The words knock the air from my lungs and I grip the steering wheel even tighter.

Because she’s right. I haven’t just imprisoned her body.

I’ve destroyed her spirit, her hope, her sense of self.

Everything that made Giuliana Conti who she was before I decided she needed to pay for her father’s cowardice.

I’ve become my father.

The realization hits me with the force of a freight train. Not just intellectually, like I acknowledged to her earlier, but viscerally. Bone-deep. I can see it now with horrible clarity. The parallels between what I’m doing to Giuliana and what my father did to my mother.
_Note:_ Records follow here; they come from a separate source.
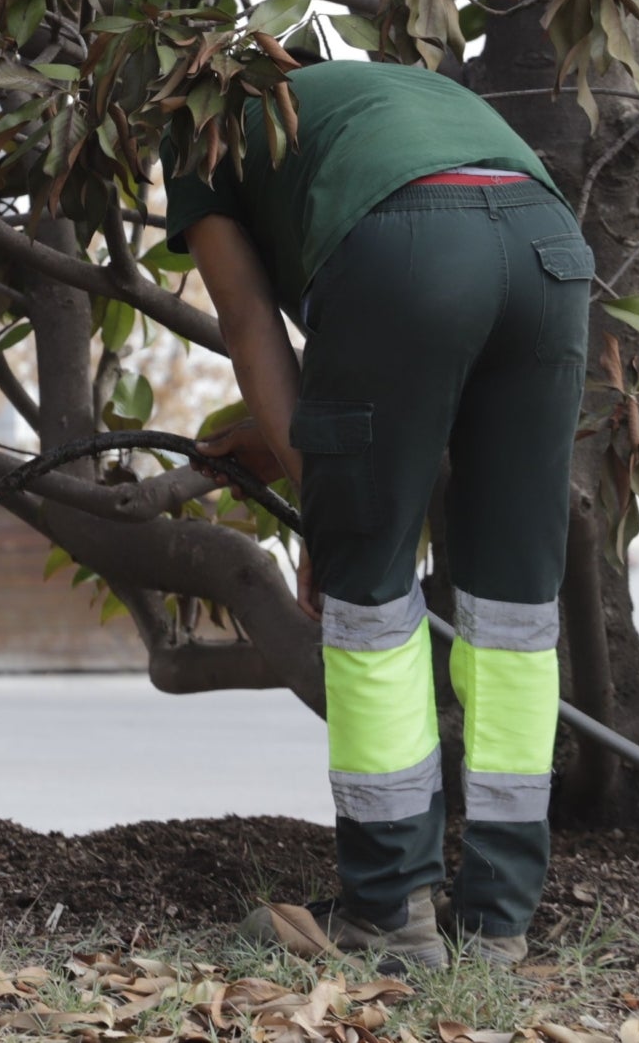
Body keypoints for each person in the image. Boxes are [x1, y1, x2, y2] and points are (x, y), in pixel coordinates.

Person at [167, 58, 589, 972]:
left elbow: (249, 323)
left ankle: (389, 912)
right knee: (515, 607)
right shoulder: (363, 91)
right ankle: (496, 923)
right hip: (548, 250)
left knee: (369, 605)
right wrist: (301, 452)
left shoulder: (198, 127)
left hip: (407, 249)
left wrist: (330, 515)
The systematic isolation. The control of every aspect of her life. The way I dismiss her feelings and needs as irrelevant to my larger plans. The slow erosion of her spirit until there’s nothing left but a shell going through the motions.
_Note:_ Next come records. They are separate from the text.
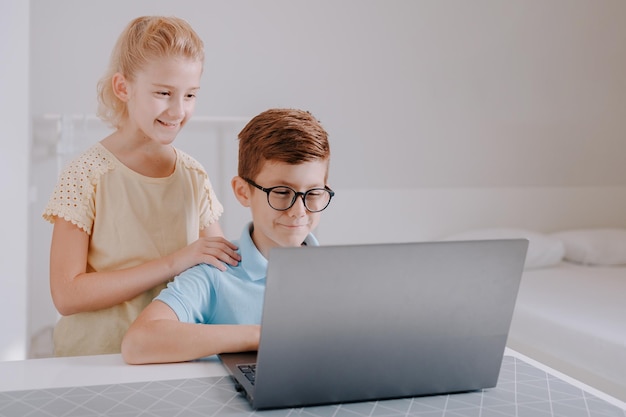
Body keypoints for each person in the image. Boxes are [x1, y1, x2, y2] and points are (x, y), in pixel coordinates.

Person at [42, 16, 240, 357]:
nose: (178, 110)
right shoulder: (86, 174)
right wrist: (173, 262)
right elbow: (66, 294)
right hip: (94, 362)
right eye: (163, 93)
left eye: (190, 95)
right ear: (123, 88)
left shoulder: (194, 176)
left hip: (171, 359)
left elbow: (220, 270)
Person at [121, 108, 334, 364]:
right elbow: (138, 343)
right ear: (243, 192)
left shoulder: (336, 274)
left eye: (313, 194)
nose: (298, 211)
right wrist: (261, 337)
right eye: (281, 192)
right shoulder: (215, 272)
I’ve become the monster I swore I’d never be.

We pull through the estate gates in silence. I park in the circular drive and sit there for a moment, gritting my teeth so hard my jaw starts to ache, trying to process this revelation that changes everything and nothing simultaneously.

“Go inside,” I finally say, my voice rough. “Get some rest.”

Giuliana unbuckles her seatbelt and reaches for the door handle. But she pauses, turning back to look at me.

“Can I ask you something?” she says quietly.

No. “What?” I ask.

“Do you even remember why you hate me specifically? Or am I just a convenient target because actually going after the people who killed your cousin would be too difficult?”

The question catches me off guard. “Your father—”

“Is a weak, pathetic man who was coerced into making a terrible choice,” she interrupts, a flash of her old fire returning. “But that wasn’t the question. I asked if you remember why you hate me. What have I personally done to earn this level of cruelty?”

Nothing. The answer is nothing, and we both know it.

“That’s what I thought,” she says when I don’t respond. “You don’t hate me at all. You just need someone to destroy because you don’t know how else to deal with your grief.”

She climbs out of the car before I can formulate a response, closing the door with controlled gentleness that’s somehow more damning than if she’d slammed it.

I watch her walk into the house, her spine ramrod straight, and I’m struck by how much strength it takes to maintain that dignity when everything else has been stripped away.

She’s right. Of course she’s right. I don’t hate her. I’ve never hated her.

Yet now I’m in too deep to back out. The wedding is in three weeks. The alliance with Viktor Torrino depends on my marriage appearing stable and legitimate. I can’t suddenly call it off or let Giuliana go without raising questions I can’t afford to answer.

So I’m trapped in a revenge plot, destroying a woman who doesn’t deserve it, becoming exactly the kind of monster I’ve always hated.

All because I don’t know how to stop without admitting I was wrong from the start.

I sit in the car for another ten minutes, trying to convince myself there’s still a way forward that doesn’t end with me becoming irredeemable. But every path I can see leads to the same conclusion: I’m already too far gone.

The only question left is how much more damage I’ll do before this is over.